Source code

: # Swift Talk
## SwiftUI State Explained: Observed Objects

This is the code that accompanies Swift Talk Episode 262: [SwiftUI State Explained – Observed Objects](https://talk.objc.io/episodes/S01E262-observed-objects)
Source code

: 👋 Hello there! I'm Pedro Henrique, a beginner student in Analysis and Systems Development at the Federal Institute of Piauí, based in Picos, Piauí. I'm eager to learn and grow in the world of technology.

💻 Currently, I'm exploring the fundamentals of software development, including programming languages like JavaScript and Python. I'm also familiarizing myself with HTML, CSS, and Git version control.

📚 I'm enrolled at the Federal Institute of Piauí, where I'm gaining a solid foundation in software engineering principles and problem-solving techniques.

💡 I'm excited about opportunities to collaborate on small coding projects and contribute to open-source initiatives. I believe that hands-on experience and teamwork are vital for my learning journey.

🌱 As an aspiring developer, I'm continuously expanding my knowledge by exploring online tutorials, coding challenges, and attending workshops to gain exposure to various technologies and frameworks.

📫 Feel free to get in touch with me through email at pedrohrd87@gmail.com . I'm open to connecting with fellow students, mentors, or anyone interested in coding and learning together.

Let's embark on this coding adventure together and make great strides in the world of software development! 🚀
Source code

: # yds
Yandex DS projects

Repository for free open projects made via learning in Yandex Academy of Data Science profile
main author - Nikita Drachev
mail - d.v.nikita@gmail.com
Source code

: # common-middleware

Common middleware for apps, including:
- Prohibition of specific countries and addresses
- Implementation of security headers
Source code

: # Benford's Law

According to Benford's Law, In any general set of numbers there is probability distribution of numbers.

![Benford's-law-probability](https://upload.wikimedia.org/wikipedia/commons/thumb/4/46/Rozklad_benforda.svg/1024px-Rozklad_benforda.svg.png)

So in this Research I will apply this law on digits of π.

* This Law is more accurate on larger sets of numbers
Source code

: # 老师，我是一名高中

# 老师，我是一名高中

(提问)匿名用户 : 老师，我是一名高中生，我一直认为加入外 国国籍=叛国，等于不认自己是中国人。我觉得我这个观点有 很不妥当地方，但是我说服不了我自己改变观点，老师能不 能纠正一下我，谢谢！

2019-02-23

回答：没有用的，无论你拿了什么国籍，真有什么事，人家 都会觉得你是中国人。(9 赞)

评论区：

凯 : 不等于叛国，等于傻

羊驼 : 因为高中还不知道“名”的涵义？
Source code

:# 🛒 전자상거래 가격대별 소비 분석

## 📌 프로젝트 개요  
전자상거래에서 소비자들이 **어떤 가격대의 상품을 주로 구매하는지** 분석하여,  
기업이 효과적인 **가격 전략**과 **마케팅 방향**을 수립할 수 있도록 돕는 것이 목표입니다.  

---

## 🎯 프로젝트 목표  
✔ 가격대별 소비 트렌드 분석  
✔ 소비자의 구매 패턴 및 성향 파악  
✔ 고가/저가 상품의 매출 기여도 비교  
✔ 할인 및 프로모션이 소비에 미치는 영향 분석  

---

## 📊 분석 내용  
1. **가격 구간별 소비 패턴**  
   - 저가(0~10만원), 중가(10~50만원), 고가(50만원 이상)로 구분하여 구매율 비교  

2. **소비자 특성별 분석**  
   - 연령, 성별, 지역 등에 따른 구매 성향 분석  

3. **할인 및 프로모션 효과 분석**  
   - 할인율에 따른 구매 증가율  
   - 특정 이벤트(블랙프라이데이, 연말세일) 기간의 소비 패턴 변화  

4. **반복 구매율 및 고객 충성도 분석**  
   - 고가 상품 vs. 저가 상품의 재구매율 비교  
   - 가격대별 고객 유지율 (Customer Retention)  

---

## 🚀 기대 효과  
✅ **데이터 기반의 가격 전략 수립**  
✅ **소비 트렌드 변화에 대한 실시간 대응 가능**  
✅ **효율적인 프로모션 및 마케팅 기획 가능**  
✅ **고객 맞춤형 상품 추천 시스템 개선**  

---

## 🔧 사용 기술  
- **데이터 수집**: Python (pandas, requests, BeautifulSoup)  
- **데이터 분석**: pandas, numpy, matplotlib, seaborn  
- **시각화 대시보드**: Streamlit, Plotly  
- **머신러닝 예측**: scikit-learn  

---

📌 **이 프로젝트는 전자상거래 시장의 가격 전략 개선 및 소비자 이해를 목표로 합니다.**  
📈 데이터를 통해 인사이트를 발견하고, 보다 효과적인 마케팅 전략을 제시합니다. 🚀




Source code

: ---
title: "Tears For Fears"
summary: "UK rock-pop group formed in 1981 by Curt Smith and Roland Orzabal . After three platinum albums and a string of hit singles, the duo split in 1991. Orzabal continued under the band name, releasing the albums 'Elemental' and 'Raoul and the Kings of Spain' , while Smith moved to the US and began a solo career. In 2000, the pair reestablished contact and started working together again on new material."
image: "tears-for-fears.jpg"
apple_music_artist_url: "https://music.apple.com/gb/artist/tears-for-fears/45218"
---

Description of the task
All entries are to be retyped with no difference from the original.

Response box
Source code

: # Swift Talk
## SwiftUI State Explained: Observed Objects

This is the code that accompanies Swift Talk Episode 262: [SwiftUI State Explained – Observed Objects](https://talk.objc.io/episodes/S01E262-observed-objects)
Source code

: 👋 Hello there! I'm Pedro Henrique, a beginner student in Analysis and Systems Development at the Federal Institute of Piauí, based in Picos, Piauí. I'm eager to learn and grow in the world of technology.

💻 Currently, I'm exploring the fundamentals of software development, including programming languages like JavaScript and Python. I'm also familiarizing myself with HTML, CSS, and Git version control.

📚 I'm enrolled at the Federal Institute of Piauí, where I'm gaining a solid foundation in software engineering principles and problem-solving techniques.

💡 I'm excited about opportunities to collaborate on small coding projects and contribute to open-source initiatives. I believe that hands-on experience and teamwork are vital for my learning journey.

🌱 As an aspiring developer, I'm continuously expanding my knowledge by exploring online tutorials, coding challenges, and attending workshops to gain exposure to various technologies and frameworks.

📫 Feel free to get in touch with me through email at pedrohrd87@gmail.com . I'm open to connecting with fellow students, mentors, or anyone interested in coding and learning together.

Let's embark on this coding adventure together and make great strides in the world of software development! 🚀
Source code

: # yds
Yandex DS projects

Repository for free open projects made via learning in Yandex Academy of Data Science profile
main author - Nikita Drachev
mail - d.v.nikita@gmail.com
Source code

: # common-middleware

Common middleware for apps, including:
- Prohibition of specific countries and addresses
- Implementation of security headers
Source code

: # Benford's Law

According to Benford's Law, In any general set of numbers there is probability distribution of numbers.

![Benford's-law-probability](https://upload.wikimedia.org/wikipedia/commons/thumb/4/46/Rozklad_benforda.svg/1024px-Rozklad_benforda.svg.png)

So in this Research I will apply this law on digits of π.

* This Law is more accurate on larger sets of numbers
Source code

: # 老师，我是一名高中

# 老师，我是一名高中

(提问)匿名用户 : 老师，我是一名高中生，我一直认为加入外 国国籍=叛国，等于不认自己是中国人。我觉得我这个观点有 很不妥当地方，但是我说服不了我自己改变观点，老师能不 能纠正一下我，谢谢！

2019-02-23

回答：没有用的，无论你拿了什么国籍，真有什么事，人家 都会觉得你是中国人。(9 赞)

评论区：

凯 : 不等于叛国，等于傻

羊驼 : 因为高中还不知道“名”的涵义？
Source code

:# 🛒 전자상거래 가격대별 소비 분석

## 📌 프로젝트 개요  
전자상거래에서 소비자들이 **어떤 가격대의 상품을 주로 구매하는지** 분석하여,  
기업이 효과적인 **가격 전략**과 **마케팅 방향**을 수립할 수 있도록 돕는 것이 목표입니다.  

---

## 🎯 프로젝트 목표  
✔ 가격대별 소비 트렌드 분석  
✔ 소비자의 구매 패턴 및 성향 파악  
✔ 고가/저가 상품의 매출 기여도 비교  
✔ 할인 및 프로모션이 소비에 미치는 영향 분석  

---

## 📊 분석 내용  
1. **가격 구간별 소비 패턴**  
   - 저가(0~10만원), 중가(10~50만원), 고가(50만원 이상)로 구분하여 구매율 비교  

2. **소비자 특성별 분석**  
   - 연령, 성별, 지역 등에 따른 구매 성향 분석  

3. **할인 및 프로모션 효과 분석**  
   - 할인율에 따른 구매 증가율  
   - 특정 이벤트(블랙프라이데이, 연말세일) 기간의 소비 패턴 변화  

4. **반복 구매율 및 고객 충성도 분석**  
   - 고가 상품 vs. 저가 상품의 재구매율 비교  
   - 가격대별 고객 유지율 (Customer Retention)  

---

## 🚀 기대 효과  
✅ **데이터 기반의 가격 전략 수립**  
✅ **소비 트렌드 변화에 대한 실시간 대응 가능**  
✅ **효율적인 프로모션 및 마케팅 기획 가능**  
✅ **고객 맞춤형 상품 추천 시스템 개선**  

---

## 🔧 사용 기술  
- **데이터 수집**: Python (pandas, requests, BeautifulSoup)  
- **데이터 분석**: pandas, numpy, matplotlib, seaborn  
- **시각화 대시보드**: Streamlit, Plotly  
- **머신러닝 예측**: scikit-learn  

---

📌 **이 프로젝트는 전자상거래 시장의 가격 전략 개선 및 소비자 이해를 목표로 합니다.**  
📈 데이터를 통해 인사이트를 발견하고, 보다 효과적인 마케팅 전략을 제시합니다. 🚀




Source code

: ---
title: "Tears For Fears"
summary: "UK rock-pop group formed in 1981 by Curt Smith and Roland Orzabal . After three platinum albums and a string of hit singles, the duo split in 1991. Orzabal continued under the band name, releasing the albums 'Elemental' and 'Raoul and the Kings of Spain' , while Smith moved to the US and began a solo career. In 2000, the pair reestablished contact and started working together again on new material."
image: "tears-for-fears.jpg"
apple_music_artist_url: "https://music.apple.com/gb/artist/tears-for-fears/45218"
---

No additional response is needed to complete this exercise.